### Information supplied
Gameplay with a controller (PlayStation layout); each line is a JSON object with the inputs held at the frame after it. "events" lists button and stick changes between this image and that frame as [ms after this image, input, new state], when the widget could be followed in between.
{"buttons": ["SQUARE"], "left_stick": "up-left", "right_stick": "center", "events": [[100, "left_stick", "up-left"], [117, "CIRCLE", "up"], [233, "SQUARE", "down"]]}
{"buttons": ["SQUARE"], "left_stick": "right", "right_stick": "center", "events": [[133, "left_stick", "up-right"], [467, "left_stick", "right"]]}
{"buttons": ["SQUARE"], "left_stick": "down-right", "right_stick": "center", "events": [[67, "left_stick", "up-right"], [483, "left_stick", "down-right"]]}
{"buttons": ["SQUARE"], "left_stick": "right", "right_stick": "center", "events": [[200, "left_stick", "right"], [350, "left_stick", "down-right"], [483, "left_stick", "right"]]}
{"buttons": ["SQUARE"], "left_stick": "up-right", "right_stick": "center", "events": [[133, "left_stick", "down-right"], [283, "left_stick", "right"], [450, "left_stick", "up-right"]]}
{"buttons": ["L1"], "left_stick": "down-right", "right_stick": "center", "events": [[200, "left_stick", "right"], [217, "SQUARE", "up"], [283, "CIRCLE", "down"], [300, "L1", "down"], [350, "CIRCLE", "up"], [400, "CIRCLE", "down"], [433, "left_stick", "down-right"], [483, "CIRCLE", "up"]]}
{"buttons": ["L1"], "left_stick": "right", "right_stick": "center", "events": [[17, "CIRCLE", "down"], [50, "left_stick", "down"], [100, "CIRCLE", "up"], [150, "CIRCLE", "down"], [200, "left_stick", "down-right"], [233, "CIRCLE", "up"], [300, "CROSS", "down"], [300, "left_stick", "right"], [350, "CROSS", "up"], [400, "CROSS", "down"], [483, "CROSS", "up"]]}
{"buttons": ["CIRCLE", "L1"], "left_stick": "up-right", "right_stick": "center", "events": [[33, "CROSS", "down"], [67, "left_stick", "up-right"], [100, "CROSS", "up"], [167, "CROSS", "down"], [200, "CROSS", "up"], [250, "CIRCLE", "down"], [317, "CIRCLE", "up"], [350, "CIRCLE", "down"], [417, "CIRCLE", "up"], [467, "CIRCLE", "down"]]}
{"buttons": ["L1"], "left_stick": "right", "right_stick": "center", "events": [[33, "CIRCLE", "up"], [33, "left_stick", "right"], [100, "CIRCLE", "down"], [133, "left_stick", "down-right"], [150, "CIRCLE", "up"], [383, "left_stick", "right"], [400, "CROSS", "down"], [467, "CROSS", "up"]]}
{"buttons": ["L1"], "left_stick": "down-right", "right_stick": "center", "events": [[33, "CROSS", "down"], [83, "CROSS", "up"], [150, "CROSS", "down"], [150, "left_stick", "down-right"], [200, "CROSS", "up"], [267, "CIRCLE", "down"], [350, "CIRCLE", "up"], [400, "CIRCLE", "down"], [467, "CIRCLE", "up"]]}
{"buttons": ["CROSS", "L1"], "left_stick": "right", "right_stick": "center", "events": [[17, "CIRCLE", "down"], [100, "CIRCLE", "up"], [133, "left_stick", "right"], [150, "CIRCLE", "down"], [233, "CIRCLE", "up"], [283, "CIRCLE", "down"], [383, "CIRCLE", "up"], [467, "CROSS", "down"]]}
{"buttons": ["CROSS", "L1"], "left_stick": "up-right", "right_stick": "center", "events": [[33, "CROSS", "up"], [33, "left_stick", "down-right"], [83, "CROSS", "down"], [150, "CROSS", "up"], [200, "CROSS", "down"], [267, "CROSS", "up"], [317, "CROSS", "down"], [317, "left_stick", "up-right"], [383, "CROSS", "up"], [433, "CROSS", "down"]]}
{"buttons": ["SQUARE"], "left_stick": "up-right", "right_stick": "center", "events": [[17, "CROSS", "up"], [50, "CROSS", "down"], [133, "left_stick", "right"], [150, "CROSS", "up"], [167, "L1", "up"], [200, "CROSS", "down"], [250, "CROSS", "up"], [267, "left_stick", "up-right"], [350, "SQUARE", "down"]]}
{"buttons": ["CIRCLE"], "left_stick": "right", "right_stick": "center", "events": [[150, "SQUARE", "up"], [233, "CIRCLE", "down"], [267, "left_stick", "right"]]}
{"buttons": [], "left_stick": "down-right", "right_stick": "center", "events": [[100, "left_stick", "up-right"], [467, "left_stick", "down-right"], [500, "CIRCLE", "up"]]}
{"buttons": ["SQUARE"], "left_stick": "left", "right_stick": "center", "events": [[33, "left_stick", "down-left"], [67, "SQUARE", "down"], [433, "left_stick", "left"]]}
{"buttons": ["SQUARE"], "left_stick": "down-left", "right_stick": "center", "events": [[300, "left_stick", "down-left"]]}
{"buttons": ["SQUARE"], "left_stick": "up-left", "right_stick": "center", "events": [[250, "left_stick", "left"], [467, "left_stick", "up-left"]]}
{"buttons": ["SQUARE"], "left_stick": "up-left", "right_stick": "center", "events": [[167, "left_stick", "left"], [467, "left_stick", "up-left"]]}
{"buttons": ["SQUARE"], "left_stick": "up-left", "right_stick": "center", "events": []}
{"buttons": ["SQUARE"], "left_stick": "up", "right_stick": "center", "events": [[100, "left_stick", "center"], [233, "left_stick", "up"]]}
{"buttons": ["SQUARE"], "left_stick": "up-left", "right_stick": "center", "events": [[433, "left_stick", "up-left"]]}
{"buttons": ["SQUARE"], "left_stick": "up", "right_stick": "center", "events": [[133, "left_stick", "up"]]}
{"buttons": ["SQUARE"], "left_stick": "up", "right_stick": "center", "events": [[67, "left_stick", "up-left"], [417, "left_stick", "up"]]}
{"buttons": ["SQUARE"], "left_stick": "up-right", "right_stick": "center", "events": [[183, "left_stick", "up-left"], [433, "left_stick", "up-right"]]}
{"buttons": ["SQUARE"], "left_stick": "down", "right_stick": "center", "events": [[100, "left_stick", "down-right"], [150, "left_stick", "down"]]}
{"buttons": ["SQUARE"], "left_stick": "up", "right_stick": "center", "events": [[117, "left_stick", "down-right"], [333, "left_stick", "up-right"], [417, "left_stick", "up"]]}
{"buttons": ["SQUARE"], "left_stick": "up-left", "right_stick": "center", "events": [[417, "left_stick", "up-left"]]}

### What the task asks
Retype each record, matching it exactly.

### Task solution
Gameplay with a controller (PlayStation layout); each line is a JSON object with the inputs held at the frame after it. "events" lists button and stick changes between this image and that frame as [ms after this image, input, new state], when the widget could be followed in between.
{"buttons": ["SQUARE"], "left_stick": "up-left", "right_stick": "center", "events": [[100, "left_stick", "up-left"], [117, "CIRCLE", "up"], [233, "SQUARE", "down"]]}
{"buttons": ["SQUARE"], "left_stick": "right", "right_stick": "center", "events": [[133, "left_stick", "up-right"], [467, "left_stick", "right"]]}
{"buttons": ["SQUARE"], "left_stick": "down-right", "right_stick": "center", "events": [[67, "left_stick", "up-right"], [483, "left_stick", "down-right"]]}
{"buttons": ["SQUARE"], "left_stick": "right", "right_stick": "center", "events": [[200, "left_stick", "right"], [350, "left_stick", "down-right"], [483, "left_stick", "right"]]}
{"buttons": ["SQUARE"], "left_stick": "up-right", "right_stick": "center", "events": [[133, "left_stick", "down-right"], [283, "left_stick", "right"], [450, "left_stick", "up-right"]]}
{"buttons": ["L1"], "left_stick": "down-right", "right_stick": "center", "events": [[200, "left_stick", "right"], [217, "SQUARE", "up"], [283, "CIRCLE", "down"], [300, "L1", "down"], [350, "CIRCLE", "up"], [400, "CIRCLE", "down"], [433, "left_stick", "down-right"], [483, "CIRCLE", "up"]]}
{"buttons": ["L1"], "left_stick": "right", "right_stick": "center", "events": [[17, "CIRCLE", "down"], [50, "left_stick", "down"], [100, "CIRCLE", "up"], [150, "CIRCLE", "down"], [200, "left_stick", "down-right"], [233, "CIRCLE", "up"], [300, "CROSS", "down"], [300, "left_stick", "right"], [350, "CROSS", "up"], [400, "CROSS", "down"], [483, "CROSS", "up"]]}
{"buttons": ["CIRCLE", "L1"], "left_stick": "up-right", "right_stick": "center", "events": [[33, "CROSS", "down"], [67, "left_stick", "up-right"], [100, "CROSS", "up"], [167, "CROSS", "down"], [200, "CROSS", "up"], [250, "CIRCLE", "down"], [317, "CIRCLE", "up"], [350, "CIRCLE", "down"], [417, "CIRCLE", "up"], [467, "CIRCLE", "down"]]}
{"buttons": ["L1"], "left_stick": "right", "right_stick": "center", "events": [[33, "CIRCLE", "up"], [33, "left_stick", "right"], [100, "CIRCLE", "down"], [133, "left_stick", "down-right"], [150, "CIRCLE", "up"], [383, "left_stick", "right"], [400, "CROSS", "down"], [467, "CROSS", "up"]]}
{"buttons": ["L1"], "left_stick": "down-right", "right_stick": "center", "events": [[33, "CROSS", "down"], [83, "CROSS", "up"], [150, "CROSS", "down"], [150, "left_stick", "down-right"], [200, "CROSS", "up"], [267, "CIRCLE", "down"], [350, "CIRCLE", "up"], [400, "CIRCLE", "down"], [467, "CIRCLE", "up"]]}
{"buttons": ["CROSS", "L1"], "left_stick": "right", "right_stick": "center", "events": [[17, "CIRCLE", "down"], [100, "CIRCLE", "up"], [133, "left_stick", "right"], [150, "CIRCLE", "down"], [233, "CIRCLE", "up"], [283, "CIRCLE", "down"], [383, "CIRCLE", "up"], [467, "CROSS", "down"]]}
{"buttons": ["CROSS", "L1"], "left_stick": "up-right", "right_stick": "center", "events": [[33, "CROSS", "up"], [33, "left_stick", "down-right"], [83, "CROSS", "down"], [150, "CROSS", "up"], [200, "CROSS", "down"], [267, "CROSS", "up"], [317, "CROSS", "down"], [317, "left_stick", "up-right"], [383, "CROSS", "up"], [433, "CROSS", "down"]]}
{"buttons": ["SQUARE"], "left_stick": "up-right", "right_stick": "center", "events": [[17, "CROSS", "up"], [50, "CROSS", "down"], [133, "left_stick", "right"], [150, "CROSS", "up"], [167, "L1", "up"], [200, "CROSS", "down"], [250, "CROSS", "up"], [267, "left_stick", "up-right"], [350, "SQUARE", "down"]]}
{"buttons": ["CIRCLE"], "left_stick": "right", "right_stick": "center", "events": [[150, "SQUARE", "up"], [233, "CIRCLE", "down"], [267, "left_stick", "right"]]}
{"buttons": [], "left_stick": "down-right", "right_stick": "center", "events": [[100, "left_stick", "up-right"], [467, "left_stick", "down-right"], [500, "CIRCLE", "up"]]}
{"buttons": ["SQUARE"], "left_stick": "left", "right_stick": "center", "events": [[33, "left_stick", "down-left"], [67, "SQUARE", "down"], [433, "left_stick", "left"]]}
{"buttons": ["SQUARE"], "left_stick": "down-left", "right_stick": "center", "events": [[300, "left_stick", "down-left"]]}
{"buttons": ["SQUARE"], "left_stick": "up-left", "right_stick": "center", "events": [[250, "left_stick", "left"], [467, "left_stick", "up-left"]]}
{"buttons": ["SQUARE"], "left_stick": "up-left", "right_stick": "center", "events": [[167, "left_stick", "left"], [467, "left_stick", "up-left"]]}
{"buttons": ["SQUARE"], "left_stick": "up-left", "right_stick": "center", "events": []}
{"buttons": ["SQUARE"], "left_stick": "up", "right_stick": "center", "events": [[100, "left_stick", "center"], [233, "left_stick", "up"]]}
{"buttons": ["SQUARE"], "left_stick": "up-left", "right_stick": "center", "events": [[433, "left_stick", "up-left"]]}
{"buttons": ["SQUARE"], "left_stick": "up", "right_stick": "center", "events": [[133, "left_stick", "up"]]}
{"buttons": ["SQUARE"], "left_stick": "up", "right_stick": "center", "events": [[67, "left_stick", "up-left"], [417, "left_stick", "up"]]}
{"buttons": ["SQUARE"], "left_stick": "up-right", "right_stick": "center", "events": [[183, "left_stick", "up-left"], [433, "left_stick", "up-right"]]}
{"buttons": ["SQUARE"], "left_stick": "down", "right_stick": "center", "events": [[100, "left_stick", "down-right"], [150, "left_stick", "down"]]}
{"buttons": ["SQUARE"], "left_stick": "up", "right_stick": "center", "events": [[117, "left_stick", "down-right"], [333, "left_stick", "up-right"], [417, "left_stick", "up"]]}
{"buttons": ["SQUARE"], "left_stick": "up-left", "right_stick": "center", "events": [[417, "left_stick", "up-left"]]}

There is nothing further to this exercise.